** Opening Study material block **

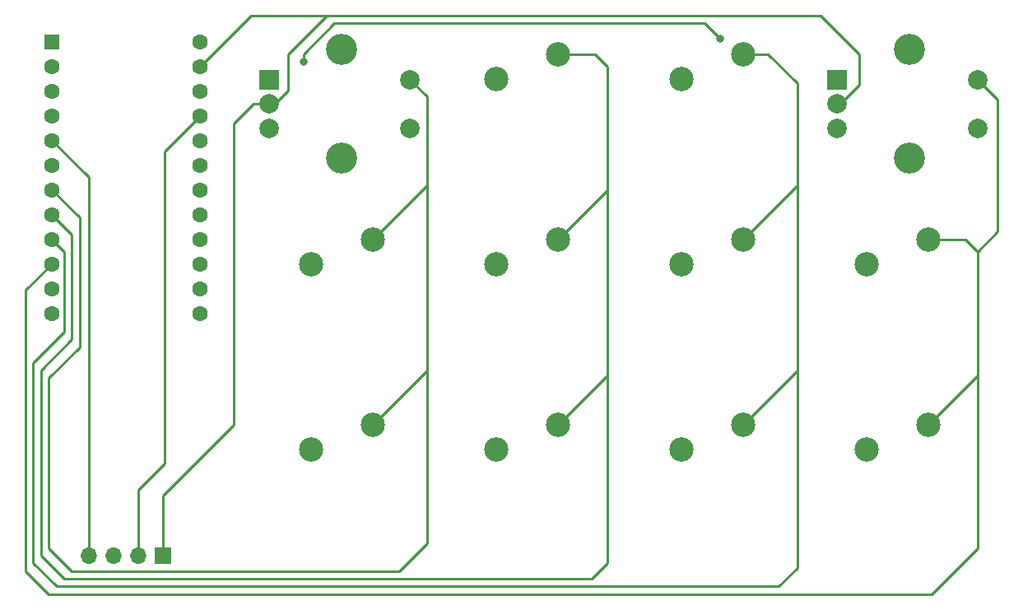
<source format=gtl>
G04 #@! TF.GenerationSoftware,KiCad,Pcbnew,7.0.9*
G04 #@! TF.CreationDate,2024-01-16T00:29:48+00:00*
G04 #@! TF.ProjectId,AryA-Macropad,41727941-2d4d-4616-9372-6f7061642e6b,1.0*
G04 #@! TF.SameCoordinates,Original*
G04 #@! TF.FileFunction,Copper,L1,Top*
G04 #@! TF.FilePolarity,Positive*
%FSLAX46Y46*%
G04 Gerber Fmt 4.6, Leading zero omitted, Abs format (unit mm)*
G04 Created by KiCad (PCBNEW 7.0.9) date 2024-01-16 00:29:48*
%MOMM*%
%LPD*%
G01*
G04 APERTURE LIST*
G04 #@! TA.AperFunction,ComponentPad*
%ADD10R,1.700000X1.700000*%
G04 #@! TD*
G04 #@! TA.AperFunction,ComponentPad*
%ADD11O,1.700000X1.700000*%
G04 #@! TD*
G04 #@! TA.AperFunction,ComponentPad*
%ADD12C,2.500000*%
G04 #@! TD*
G04 #@! TA.AperFunction,ComponentPad*
%ADD13R,1.600000X1.600000*%
G04 #@! TD*
G04 #@! TA.AperFunction,ComponentPad*
%ADD14C,1.600000*%
G04 #@! TD*
G04 #@! TA.AperFunction,ComponentPad*
%ADD15R,2.000000X2.000000*%
G04 #@! TD*
G04 #@! TA.AperFunction,ComponentPad*
%ADD16C,2.000000*%
G04 #@! TD*
G04 #@! TA.AperFunction,ComponentPad*
%ADD17C,3.200000*%
G04 #@! TD*
G04 #@! TA.AperFunction,ViaPad*
%ADD18C,0.800000*%
G04 #@! TD*
G04 #@! TA.AperFunction,Conductor*
%ADD19C,0.250000*%
G04 #@! TD*
G04 APERTURE END LIST*
D10*
X99050000Y-115093750D03*
D11*
X96510000Y-115093750D03*
X93970000Y-115093750D03*
X91430000Y-115093750D03*
D12*
X133350000Y-66040000D03*
X139700000Y-63500000D03*
X152400000Y-104140000D03*
X158750000Y-101600000D03*
X152400000Y-85090000D03*
X158750000Y-82550000D03*
X114300000Y-85090000D03*
X120650000Y-82550000D03*
X171450000Y-85090000D03*
X177800000Y-82550000D03*
X171450000Y-104140000D03*
X177800000Y-101600000D03*
D13*
X87630000Y-62230000D03*
D14*
X87630000Y-64770000D03*
X87630000Y-67310000D03*
X87630000Y-69850000D03*
X87630000Y-72390000D03*
X87630000Y-74930000D03*
X87630000Y-77470000D03*
X87630000Y-80010000D03*
X87630000Y-82550000D03*
X87630000Y-85090000D03*
X87630000Y-87630000D03*
X87630000Y-90170000D03*
X102870000Y-90170000D03*
X102870000Y-87630000D03*
X102870000Y-85090000D03*
X102870000Y-82550000D03*
X102870000Y-80010000D03*
X102870000Y-77470000D03*
X102870000Y-74930000D03*
X102870000Y-72390000D03*
X102870000Y-69850000D03*
X102870000Y-67310000D03*
X102870000Y-64770000D03*
X102870000Y-62230000D03*
D15*
X109960000Y-66120000D03*
D16*
X109960000Y-71120000D03*
X109960000Y-68620000D03*
D17*
X117460000Y-63020000D03*
X117460000Y-74220000D03*
D16*
X124460000Y-71120000D03*
X124460000Y-66120000D03*
D12*
X133350000Y-85090000D03*
X139700000Y-82550000D03*
X114300000Y-104140000D03*
X120650000Y-101600000D03*
D15*
X168380000Y-66120000D03*
D16*
X168380000Y-71120000D03*
X168380000Y-68620000D03*
D17*
X175880000Y-63020000D03*
X175880000Y-74220000D03*
D16*
X182880000Y-71120000D03*
X182880000Y-66120000D03*
D12*
X133350000Y-104140000D03*
X139700000Y-101600000D03*
X152400000Y-66040000D03*
X158750000Y-63500000D03*
D18*
X156368750Y-61912500D03*
X113506250Y-64293750D03*
D19*
X182880000Y-83820000D02*
X184943750Y-81756250D01*
X184943750Y-81756250D02*
X184943750Y-68183750D01*
X184943750Y-68183750D02*
X182880000Y-66120000D01*
X106362500Y-70643750D02*
X108386250Y-68620000D01*
X99050000Y-115093750D02*
X99050000Y-108912500D01*
X106362500Y-101600000D02*
X106362500Y-70643750D01*
X99050000Y-108912500D02*
X106362500Y-101600000D01*
X108386250Y-68620000D02*
X109960000Y-68620000D01*
X96510000Y-115093750D02*
X96510000Y-108337500D01*
X96510000Y-108337500D02*
X99218750Y-105628750D01*
X99218750Y-105628750D02*
X99218750Y-73501250D01*
X99218750Y-73501250D02*
X102870000Y-69850000D01*
X91430000Y-115093750D02*
X91430000Y-76190000D01*
X91430000Y-76190000D02*
X87630000Y-72390000D01*
X126206250Y-96043750D02*
X126206250Y-113823750D01*
X126206250Y-113823750D02*
X123348750Y-116681250D01*
X87312500Y-114300000D02*
X87312500Y-96837500D01*
X123348750Y-116681250D02*
X89693750Y-116681250D01*
X89693750Y-116681250D02*
X87312500Y-114300000D01*
X90487500Y-93662500D02*
X90487500Y-80327500D01*
X87312500Y-96837500D02*
X90487500Y-93662500D01*
X90487500Y-80327500D02*
X87630000Y-77470000D01*
X144780000Y-96520000D02*
X144780000Y-115887500D01*
X144780000Y-115887500D02*
X143192500Y-117475000D01*
X143192500Y-117475000D02*
X88900000Y-117475000D01*
X88900000Y-117475000D02*
X86518750Y-115093750D01*
X86518750Y-115093750D02*
X86518750Y-96043750D01*
X86518750Y-96043750D02*
X89693750Y-92868750D01*
X89693750Y-92868750D02*
X89693750Y-82073750D01*
X89693750Y-82073750D02*
X87630000Y-80010000D01*
X164306250Y-96043750D02*
X164306250Y-116363750D01*
X164306250Y-116363750D02*
X162401250Y-118268750D01*
X85725000Y-115887500D02*
X85725000Y-95250000D01*
X162401250Y-118268750D02*
X88106250Y-118268750D01*
X88106250Y-118268750D02*
X85725000Y-115887500D01*
X85725000Y-95250000D02*
X88900000Y-92075000D01*
X88900000Y-92075000D02*
X88900000Y-83820000D01*
X88900000Y-83820000D02*
X87630000Y-82550000D01*
X182880000Y-96520000D02*
X182880000Y-114300000D01*
X182880000Y-114300000D02*
X178117500Y-119062500D01*
X178117500Y-119062500D02*
X87312500Y-119062500D01*
X87312500Y-119062500D02*
X84931250Y-116681250D01*
X84931250Y-116681250D02*
X84931250Y-87788750D01*
X84931250Y-87788750D02*
X87630000Y-85090000D01*
X109960000Y-68620000D02*
X110568750Y-68620000D01*
X110568750Y-68620000D02*
X111918750Y-67270000D01*
X111918750Y-67270000D02*
X111918750Y-63500000D01*
X111918750Y-63500000D02*
X115887500Y-59531250D01*
X156368750Y-61912500D02*
X154781250Y-60325000D01*
X113506250Y-63500000D02*
X113506250Y-64293750D01*
X116681250Y-60325000D02*
X113506250Y-63500000D01*
X154781250Y-60325000D02*
X116681250Y-60325000D01*
X102870000Y-64770000D02*
X108108750Y-59531250D01*
X108108750Y-59531250D02*
X115887500Y-59531250D01*
X115887500Y-59531250D02*
X166687500Y-59531250D01*
X168711250Y-68620000D02*
X168380000Y-68620000D01*
X166687500Y-59531250D02*
X170656250Y-63500000D01*
X170656250Y-63500000D02*
X170656250Y-66675000D01*
X170656250Y-66675000D02*
X168711250Y-68620000D01*
X120650000Y-82550000D02*
X126206250Y-76993750D01*
X124460000Y-66120000D02*
X126206250Y-67866250D01*
X126206250Y-76993750D02*
X126206250Y-96043750D01*
X120650000Y-101600000D02*
X126206250Y-96043750D01*
X126206250Y-67866250D02*
X126206250Y-76993750D01*
X144780000Y-77470000D02*
X144780000Y-96520000D01*
X139700000Y-63500000D02*
X143510000Y-63500000D01*
X144780000Y-64770000D02*
X144780000Y-77470000D01*
X144780000Y-77470000D02*
X139700000Y-82550000D01*
X144780000Y-96520000D02*
X139700000Y-101600000D01*
X143510000Y-63500000D02*
X144780000Y-64770000D01*
X164306250Y-76993750D02*
X164306250Y-76200000D01*
X164306250Y-76200000D02*
X164306250Y-96043750D01*
X158750000Y-63500000D02*
X161290000Y-63500000D01*
X158750000Y-82550000D02*
X164306250Y-76993750D01*
X158750000Y-101600000D02*
X164306250Y-96043750D01*
X161290000Y-63500000D02*
X164306250Y-66516250D01*
X164306250Y-66516250D02*
X164306250Y-76200000D01*
X164306250Y-104616250D02*
X164306250Y-104775000D01*
X181610000Y-82550000D02*
X182880000Y-83820000D01*
X182880000Y-96520000D02*
X177800000Y-101600000D01*
X182880000Y-83820000D02*
X182880000Y-96520000D01*
X177800000Y-82550000D02*
X181610000Y-82550000D01*
M02*

</source>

** Closing Study material block **

▸ Work item
From the listing above, output exactly the run of lines that starts with the line containing "X89693750Y-92868750D01*" and ends with the line containing "X162401250Y-118268750D02*".

▸ Exercise solution
X89693750Y-92868750D01*
X89693750Y-92868750D02*
X89693750Y-82073750D01*
X89693750Y-82073750D02*
X87630000Y-80010000D01*
X164306250Y-96043750D02*
X164306250Y-116363750D01*
X164306250Y-116363750D02*
X162401250Y-118268750D01*
X85725000Y-115887500D02*
X85725000Y-95250000D01*
X162401250Y-118268750D02*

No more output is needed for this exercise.